Au cours des années 1970, René Durocher consacre aussi beaucoup d’énergie à la cause de l’IHAF et de la RHAF. Pendant une vingtaine d’années, leur fondateur, Lionel Groulx, avait porté ces deux « oeuvres » à bout de bras, avec l’appui d’un réseau de vieux amis et de praticiens de l’histoire, dont plusieurs étaient des ecclésiastiques. Son décès en 1967 a provoqué une prise de conscience qui a amené certains acteurs à s’impliquer afin d’assurer la pérennité et le renouvellement de ces deux institutions. Pour l’Institut, il faut à leurs yeux moderniser les structures (charte, règlement, gouvernance) et y attirer de jeunes historiens et historiennes formés dans les universités. Il s’agit de réaliser le passage d’une société historique traditionnelle à une association professionnelle d’historiens. C’est chose faite en 1970. Pour la Revue, l’objectif, atteint à la même époque, est d’y introduire les pratiques des autres périodiques scientifiques : politique éditoriale explicite, évaluation des articles par les pairs et création d’un comité de rédaction. Ce dernier se voit aussi assigner la mission de recruter de jeunes auteurs et autrices et de les aider dans la révision de leur texte. René Durocher s’implique activement dans ces réformes et agit souvent comme intermédiaire entre les historiens établis et la relève qui émerge. Il siège au comité de rédaction de la RHAF, dont il est le directeur en 1976-1977. Parallèlement, il est administrateur de l’Institut, qu’il préside de 1977 à 1981. L’une et l’autre lui doivent beaucoup.
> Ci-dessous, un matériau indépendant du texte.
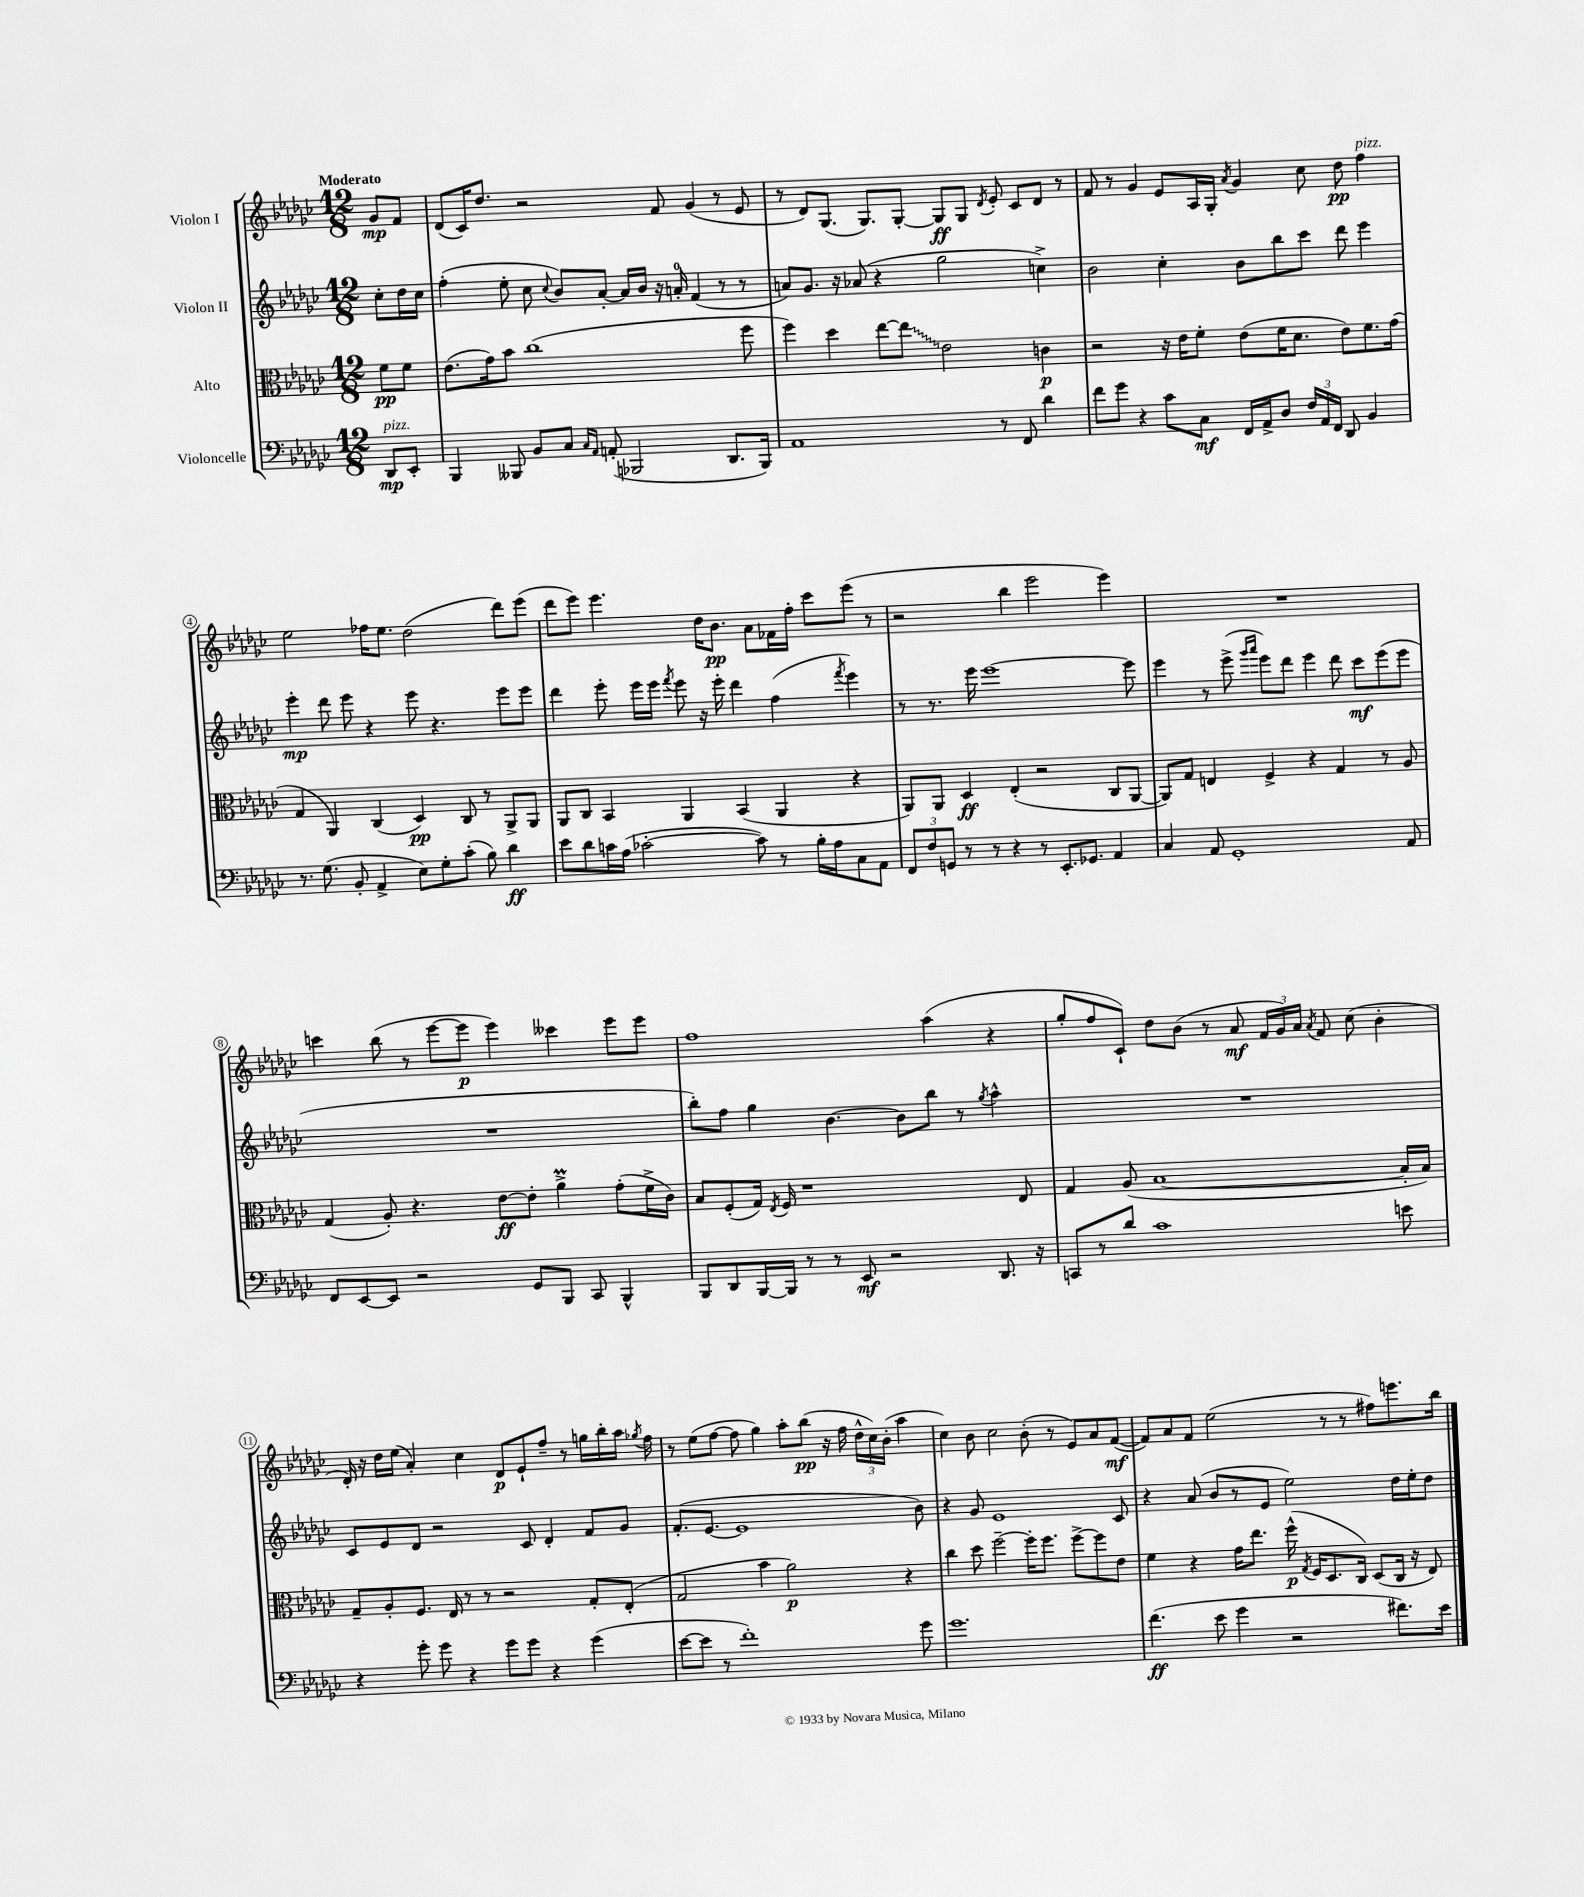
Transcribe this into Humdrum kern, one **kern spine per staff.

**kern	**kern	**kern	**kern
*staff4	*staff3	*staff2	*staff1
*clefF4	*clefC3	*clefG2	*clefG2
*k[b-e-a-d-g-c-]	*k[b-e-a-d-g-c-]	*k[b-e-a-d-g-c-]	*k[b-e-a-d-g-c-]
*M12/8	*M12/8	*M12/8	*M12/8
8DD-	8f	8cc-'	8g-
8EE-'	8f	16dd-	8f
.	.	16cc-	.
=	=	=	=
4BBB-	(8.e-	(4ff'	(8d-
.	.	.	16c-)
.	16g-)	.	8.dd-
8BBB--	8b-	8ee-'	.
8BB-	(1cc-	8cc-	2r
.	.	8qqcc-	.
8C-	.	8b-)	.
16qqC-	.	.	.
16qqAA-	.	.	.
(8AA'	.	[8a-'	.
2BBB-	.	16a-]	.
.	.	16b-	.
.	.	16r	8f
.	.	16a'	.
.	.	(4f	(4g-
8.DD-	.	8r	8r
.	8ff	8r	8e-
16BBB-)	.	.	.
=	=	=	=
1AA-	4ff)	8a)	8r
.	.	8.g-	8d-)
.	4dd-	.	(8.G-
.	.	16r	.
.	.	(8a-	.
.	.	.	8.G-)
.	[8ee-	4r	.
.	8ee-]	.	[8G-'
.	2e-	2gg-	8G-]
.	.	.	8G-
.	.	.	8qd-
8r	.	.	8e-'
8FF	.	.	8c-
4d-	4c	4cc^)	8d-
.	.	.	8r
=	=	=	=
8f	2r	2b-	8f
8g-	.	.	8r
4r	.	.	4g-
8c-	16r	4cc-'	8e-
.	16e-	.	.
8C-	8f'	.	16A-
.	.	.	16G-'
.	.	.	8qa-
16FF	(8e-	8b-	4g-
16AA-^	.	.	.
8D-	16f	8bb-	.
.	8.d-	.	.
24F	.	8ccc-	8cc-
24AA-	.	.	.
24FF	.	.	.
8DD-	8e-)	8ddd-	8dd-
4BB-	8.f	4eee-	4ff
.	(16g-	.	.
=	=	=	=
8.r	4G-	4eee-'	2ee-
(8.G-	.	.	.
.	4AA-)	8ddd-	.
8BB-'	.	8eee-	.
4AA-^	(4C-	4r	16ff-
.	.	.	8.ee-
8E-)	4D-)	8eee-	(2dd-
8G-'	.	4.r	.
(8c-'	8C-	.	.
8B-)	8r	.	.
4d-	8AA-^	8eee-	8ddd-)
.	8AA-	8eee-	(8eee-
=	=	=	=
8e-	8AA-	4ddd-	8ddd-
8d-	8C-	.	8eee-)
16c	4BB-	8eee-'	4.eee-
(16A-	.	.	.
[2c-'	.	16eee-	.
.	.	16eee-	.
.	.	8qfff	.
.	4AA-	8eee-	.
.	.	16r	16dd-
.	.	16eee-'	8.b-
.	(4BB-	4ddd-	.
8c-])	.	.	8a-
8r	4AA-	(4ff	16f-
.	.	.	16ff'
16B-'	.	.	8ccc-
16A-	.	.	.
.	.	8qfff	.
8C-	4r	4eee-)	(8eee-
8AA-	.	.	8r
=	=	=	=
12FF	8AA-)	8r	2r
12F	.	.	.
.	8AA-	8.r	.
12GG	.	.	.
8r	4D-	.	.
.	.	16eee-	.
8r	.	[1eee-	.
4r	(4E-'	.	4bb-
8r	2r	.	2eee-
8.EE-'	.	.	.
8.GG-	.	.	.
4AA-	8C-	.	4eee-)
.	[8AA-	8eee-]	.
=	=	=	=
4C-	8AA-])	4eee-	1.r
.	8G-	.	.
8AA-	4E	8r	.
1GG-'	.	(8eee-^	.
.	.	16qqggg-	.
.	.	16qqaaa-	.
.	4F^	8eee-)	.
.	.	8ddd-	.
.	4r	4eee-	.
.	4G-	8ddd-	.
.	.	8ccc-	.
.	8r	(8eee-	.
8AA-	8A-	8eee-	.
=	=	=	=
8FF	(4G-	1.r	4ccc
[8EE-	.	.	.
8EE-]	8A-')	.	(8bb-
2r	4.r	.	8r
.	.	.	[8eee-
.	.	.	8eee-]
.	[8e-	.	4eee-)
8GG-	8e-']	.	.
8BBB-	4a-^	.	4ccc--
8CC-	.	.	.
4BBB-^^	(8g-'	.	8eee-
.	16f^	.	8eee-
.	16c-)	.	.
=	=	=	=
8BBB-	8B-	8bb-')	1ff
8DD-	(8F'	8ff	.
[16BBB-	16G-)	4gg-	.
.	8qE-	.	.
16BBB-]	16F	.	.
8r	1r	.	.
8r	.	[4.b-	.
8EE-	.	.	.
2r	.	.	.
.	.	8b-]	.
.	.	8bb-	(4aa-
.	.	8r	.
.	.	8qgg-	.
8.DD-	.	4aa-^^	4r
.	8E-	.	.
16r	.	.	.
=	=	=	=
8CC	4G-	1.r	8gg-'
8r	.	.	8ff
8d-	(8A-	.	8c-`)
1c-	[1B-	.	8dd-
.	.	.	(8b-
.	.	.	8r
.	.	.	8a-
.	.	.	24f
.	.	.	24g-)
.	.	.	24a-
.	.	.	8qa-
.	.	.	8f
.	.	.	(8cc-
.	.	.	4b-'
8e	16B-']	.	.
.	16B-)	.	.
=	=	=	=
4r	8G-~	8c-	16d-')
.	.	.	16r
.	8A-'	8e-	16dd-
.	.	.	(16ee-
8g-'	8.F	8d-	4a-')
8g-	.	2r	.
.	16E-	.	.
4r	8r	.	4cc-
.	8r	.	.
8g-	2r	.	8d-
8g-	.	8c-	8e-`
4r	.	4d-'	8ff~
.	.	.	8r
(4g-	8G-'	8f	16gg
.	.	.	16bb-'
.	(8E-'	8g-	16aa-
.	.	.	8qgg-
.	.	.	16ff
=	=	=	=
[8e-	2G-	(8.f'	8r
8e-]	.	.	(8ee-
.	.	[8.e-	.
8r	.	.	[8ff
1f')	.	1e-]	8ff]
.	4b-	.	4gg-)
.	2a-)	.	8aa-'
.	.	.	(8bb-
.	.	.	16r
.	.	.	16ff
.	.	.	24dd-^^
.	.	.	24cc-)
.	.	.	(24b-'
.	4r	.	4aa-
8g-	.	8b-)	.
=	=	=	=
1.g-	4cc-	4r	4cc-)
.	8dd-	8g-	8b-
.	[2ff~	1e-	2cc-
.	16ff']	.	(8b-'
.	8.ff	.	.
.	.	.	8r
.	[8ff^	.	8e-)
.	8ff]	.	8a-
.	8e-	8c-	([8f
=	=	=	=
(4.f	4f	4r	8f])
.	.	.	8a-
.	4r	(8a-	8f
8e-	.	8b-	(2ee-
4g-	16g-	8r	.
.	8.ee-	.	.
.	.	8e-	.
2r	(16ff^^	2ee-)	.
.	8qG-	.	.
.	16F	.	.
.	8.D-	.	8r
.	.	.	8r
.	16C-)	.	.
.	(8D-	.	8ff#)
8.f#)	16C-	16dd-	8.eee
.	16r	16ee-'	.
.	8E-)	8dd-	.
16e-	.	.	16bb-
==	==	==	==
*-	*-	*-	*-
Le combat pour l’histoire, René Durocher le mène aussi sur d’autres scènes, notamment à la Société historique du Canada, qu’il préside en 1986-1987. Tout en étant engagé sur la scène universitaire, il ne perd pas de vue l’enseignement au secondaire. Président de la Société des professeurs d’histoire du Québec en 1974-1975, il sera par la suite très actif dans la campagne pour rétablir l’enseignement obligatoire de l’histoire nationale à l’école secondaire. Citoyen engagé, il multiplie les entrevues et les conférences sur le Québec et son histoire et il accepte des mandats tels celui de membre du Conseil de la science et de la technologie du Québec ou encore la présidence de deux CLSC. À partir de 1987, il occupe des fonctions de haute direction à l’Université de Montréal, d’abord à la Faculté des arts et des sciences, puis au bureau de la recherche (soutien et partenariats). De 2001 à 2005, il sera le premier directeur du programme des Chaires de recherche du Canada, à Ottawa.

René Durocher a donc eu une carrière remarquable au service de l’histoire, de la recherche et de l’enseignement universitaire. Nous lui sommes tous redevables, d’une façon ou d’une autre. Sur un plan plus personnel, je pleure celui qui, après avoir été mon mentor, est devenu un collègue et un grand ami.